Trading cars for calf muscles

Jarid Shipley
Appeal Staff Writer
Chad Lundquist/Nevada Appeal Carson High School history teacher Kelly Hogan carries his bike down the stairs after class on Monday afternoon. Carson City schools are hoping to set an example during National Bike-to-Work Week which began Monday and finishes Friday with Bike-to-Work Day.

The teachers and administrators of Carson City’s schools are hoping to set an example this week by shedding their cars and strapping on a bike helmet.

The district is holding a contest in conjunction with National Bike to Work Week, pitting school against school to see which institution puts the pedal-driven rubber on the road.

“We have sign-in sheets at the schools for anyone who participates and we are awarding a trophy based on percentage of most riders,” said Dr. Mary Pierczynski, Carson School District superintendent.

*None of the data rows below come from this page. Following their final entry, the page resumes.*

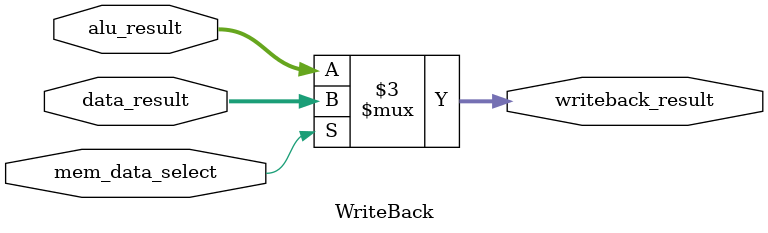
<source format=sv>
/*
    file: write_back.sv
    brief: Resolves the final value that will be written back to the architectural registers.
*/
`timescale 1ns / 1ps
`include "../common/isa.svh"

module WriteBack(
    input var logic mem_data_select,
    input var logic [31:0] alu_result,
    input var logic [31:0] data_result,
    output var logic [31:0] writeback_result
);

    // WRITE BACK RESULT
    always_comb begin
        if (mem_data_select)
            writeback_result = data_result;
        else
            writeback_result = alu_result;
    end

endmodule
</source>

The names of all those who participate from the winning school will be entered into a prize drawing using money provided by the district.

“We are doing it to promote the national Bike to Work Week and to encourage physical fitness. We hope this sets a good example for our children and encourages them to get out and ride their bikes,” Pierczynski said.

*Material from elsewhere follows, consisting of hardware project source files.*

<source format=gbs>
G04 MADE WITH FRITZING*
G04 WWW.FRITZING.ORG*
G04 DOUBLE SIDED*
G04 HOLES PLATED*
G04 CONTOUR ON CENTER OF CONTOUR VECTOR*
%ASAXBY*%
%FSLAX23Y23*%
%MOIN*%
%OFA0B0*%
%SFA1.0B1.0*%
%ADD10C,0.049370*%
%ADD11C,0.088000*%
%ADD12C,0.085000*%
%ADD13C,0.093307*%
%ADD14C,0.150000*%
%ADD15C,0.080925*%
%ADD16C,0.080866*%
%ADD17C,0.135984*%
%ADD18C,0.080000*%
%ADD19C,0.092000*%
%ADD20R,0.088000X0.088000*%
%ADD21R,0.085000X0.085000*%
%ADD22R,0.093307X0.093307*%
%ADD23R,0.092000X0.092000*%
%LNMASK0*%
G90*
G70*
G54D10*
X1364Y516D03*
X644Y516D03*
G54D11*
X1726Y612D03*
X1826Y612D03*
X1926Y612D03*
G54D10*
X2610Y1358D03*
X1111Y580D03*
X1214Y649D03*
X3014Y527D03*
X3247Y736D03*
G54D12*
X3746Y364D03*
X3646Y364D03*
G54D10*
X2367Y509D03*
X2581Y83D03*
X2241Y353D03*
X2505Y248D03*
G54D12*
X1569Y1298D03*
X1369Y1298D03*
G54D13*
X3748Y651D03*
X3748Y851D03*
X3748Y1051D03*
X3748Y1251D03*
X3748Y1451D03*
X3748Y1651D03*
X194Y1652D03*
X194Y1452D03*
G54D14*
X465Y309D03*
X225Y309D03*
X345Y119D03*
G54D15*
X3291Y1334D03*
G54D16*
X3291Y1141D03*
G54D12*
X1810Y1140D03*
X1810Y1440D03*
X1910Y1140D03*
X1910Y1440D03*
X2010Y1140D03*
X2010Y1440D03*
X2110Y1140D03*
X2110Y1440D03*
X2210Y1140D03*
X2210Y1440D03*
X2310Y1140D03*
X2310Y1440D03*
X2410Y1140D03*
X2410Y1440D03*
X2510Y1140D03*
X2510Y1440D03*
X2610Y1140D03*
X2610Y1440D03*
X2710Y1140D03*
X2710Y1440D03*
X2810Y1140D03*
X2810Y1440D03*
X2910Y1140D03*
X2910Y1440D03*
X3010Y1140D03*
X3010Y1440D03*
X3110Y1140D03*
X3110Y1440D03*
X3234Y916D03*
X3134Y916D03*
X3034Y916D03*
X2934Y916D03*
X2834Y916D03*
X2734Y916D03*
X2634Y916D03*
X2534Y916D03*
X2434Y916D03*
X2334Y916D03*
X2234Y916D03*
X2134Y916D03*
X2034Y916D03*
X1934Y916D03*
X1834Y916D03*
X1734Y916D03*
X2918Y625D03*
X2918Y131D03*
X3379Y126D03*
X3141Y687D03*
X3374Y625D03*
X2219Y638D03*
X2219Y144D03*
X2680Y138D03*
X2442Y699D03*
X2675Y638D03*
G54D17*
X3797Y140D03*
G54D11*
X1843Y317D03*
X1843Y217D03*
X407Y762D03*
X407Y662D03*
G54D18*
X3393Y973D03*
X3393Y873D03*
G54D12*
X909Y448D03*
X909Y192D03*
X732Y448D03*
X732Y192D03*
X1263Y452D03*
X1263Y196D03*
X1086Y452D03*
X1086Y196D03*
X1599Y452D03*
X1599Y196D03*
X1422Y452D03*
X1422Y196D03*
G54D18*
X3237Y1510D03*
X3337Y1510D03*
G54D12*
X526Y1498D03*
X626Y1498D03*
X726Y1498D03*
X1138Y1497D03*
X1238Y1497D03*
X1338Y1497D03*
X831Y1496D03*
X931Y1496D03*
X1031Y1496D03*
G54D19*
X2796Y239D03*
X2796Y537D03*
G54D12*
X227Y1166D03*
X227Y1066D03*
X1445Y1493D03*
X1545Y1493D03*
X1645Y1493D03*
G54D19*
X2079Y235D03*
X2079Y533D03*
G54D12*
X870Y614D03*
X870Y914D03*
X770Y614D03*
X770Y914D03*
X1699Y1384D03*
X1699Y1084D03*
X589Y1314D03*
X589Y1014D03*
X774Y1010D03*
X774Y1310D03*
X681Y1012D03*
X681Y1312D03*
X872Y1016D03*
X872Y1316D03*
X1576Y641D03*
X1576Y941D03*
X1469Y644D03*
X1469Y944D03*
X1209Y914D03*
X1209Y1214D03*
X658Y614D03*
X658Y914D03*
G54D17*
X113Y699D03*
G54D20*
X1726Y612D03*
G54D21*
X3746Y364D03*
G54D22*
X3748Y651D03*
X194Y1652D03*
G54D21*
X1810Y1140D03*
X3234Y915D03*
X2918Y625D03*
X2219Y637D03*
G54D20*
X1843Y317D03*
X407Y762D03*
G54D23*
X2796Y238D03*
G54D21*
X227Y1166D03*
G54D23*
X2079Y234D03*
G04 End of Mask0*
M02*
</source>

The contest includes all Carson City public schools as well as the district offices. Pierczynski said there are a couple of employees making the extra effort to make it competitive, like Director of Operations Mike Mitchell.

Mitchell, who lives north of Reno, rode his bike to work on Monday. He started when the sun came up and arrived at work just over two hours later and repeated the trek to get home.

“He’s a very avid bike rider and wanted to take part in the program,” Pierczynski said.

While riding to work is a new experience for most of the district’s employees, it’s become a routine for CHS history teacher Kelly Hogan.

For the last four years, Hogan rode to work almost every day, storing his bike in the classroom for the last four years. He said it really isn’t that major of an adjustment once you get used to it.

“I keep a closet with my good clothes and bring everything I need in my backpack. I usually end up driving to work four or five days a year when its really snowing or bad weather,” Hogan said. “The hardest part is when I have to carry stuff, but I have it down so that when I do drive I carry all the big things I’m going to need.”

Hogan said his students have come to expect to see his bike in the corner of the classroom and when they don’t it throws them off.

Bike-to-Work Week began Monday and culminates with Bike-to-Work Day on Friday.

• Contact reporter Jarid Shipley at or 881-1217.


Events taking place in conjunction with Bike to Work Week:

• Ride of Silence honoring cyclists who have been injured or killed, 7 p.m. Wednesday, Legislative Building

• Free coffee at Mango Joe’s and Comma Coffee for riders on Friday. Also enter to win several prizes in a free raffle.